Stone, stunned, stood up and shook the men’s hands. But he had been terrible, he thought. Couldn’t these people see that? He had never been so embarrassed. These people were crazy.

7

Stone pulled up at the gate to Vance Calder’s house and rolled down the window. An armed, uniformed security guard approached.

“Good evening, sir,” he said. “Your name?”

“Barrington.”

“Go right in, Mr. Barrington.” The gate slid open.

Stone drove some distance up a winding drive, and it was not until he had crested a little hill that he saw the house. It was of white stucco, in the Spanish style, with a tiled roof A valet took charge of the car, and Stone walked through the open double doors into a broad tiled hallway that ran straight through the house. A man who looked Filipino, dressed in a white jacket, approached.

“Mr. Barrington?”

“Yes.”

“I thought so; I know all the other guests. Will you come this way, please?”

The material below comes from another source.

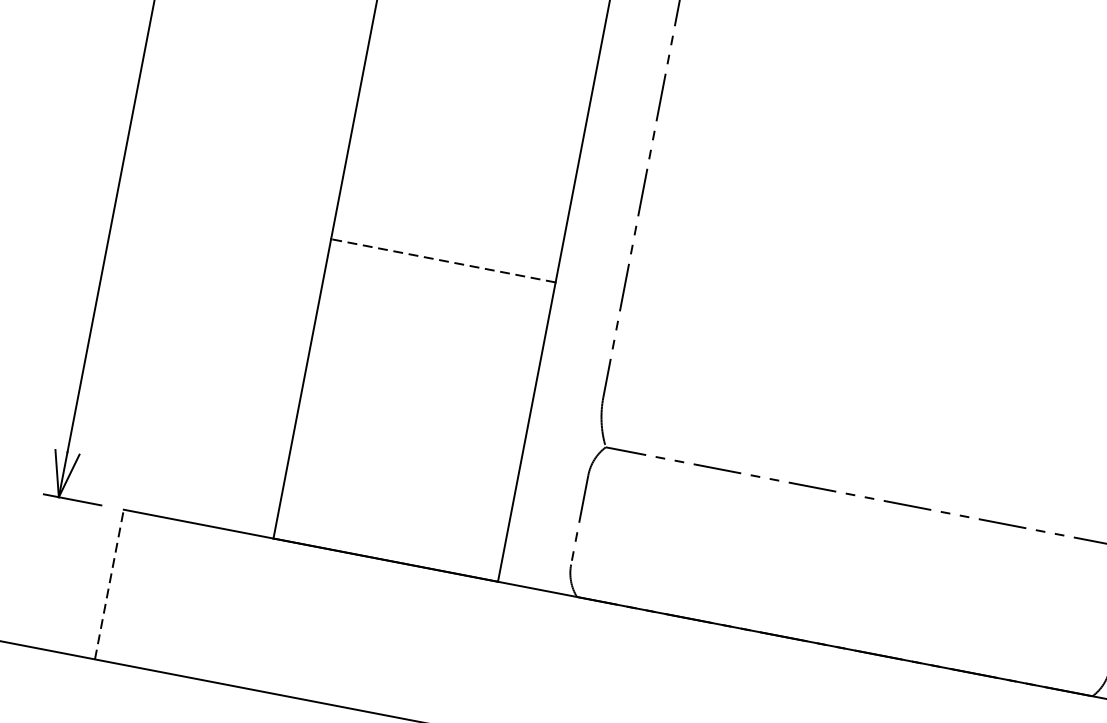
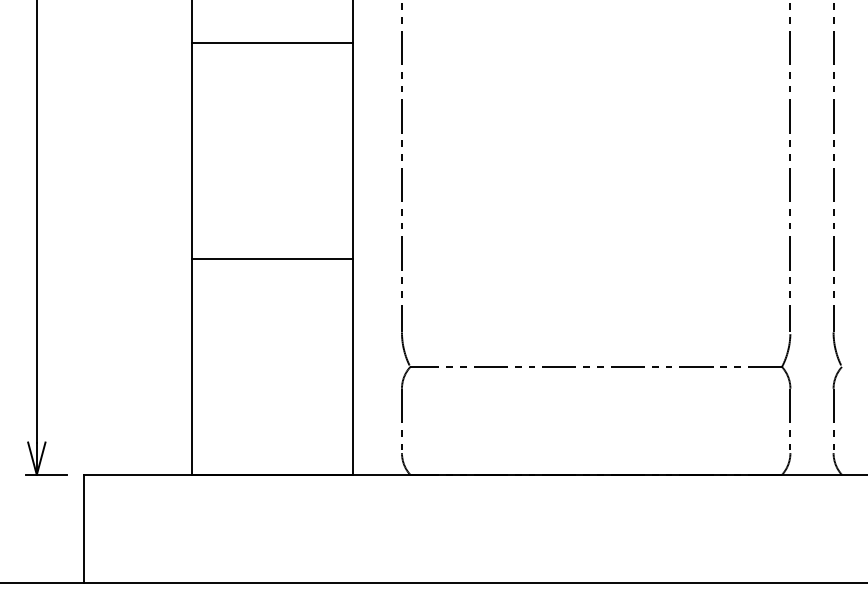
line: (443, 261) -> (272, 259), dashed -> solid
line: (109, 584) -> (83, 528), dashed -> solid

Stone followed him into a very large living room where at least a dozen couples were chatting. He had worn a tan tropical suit and a necktie, and he was glad, because everyone he saw was, for L.A., very dressed. Vance came toward him from the other end of the room, wearing a white linen suit. Stone had always wanted such a suit, but he didn’t have the nerve to wear one in New York.

“Good evening, Stone,” Calder said, grasping his hand warmly, “and welcome to the cast of Out of Court.”

“Is that what the picture is called?”

“That’s right; everyone is talking about your test. Come on and meet some people.”

Stone followed Vance around the room, greeting other guests. Half of them looked or sounded familiar from the papers and television—some were actors, others were producers or directors. He spotted Betty Southard at the other end of the room, talking to another woman.

“Stone,” Vance said, “I’d particularly like you to meet my good friend David Sturmack.”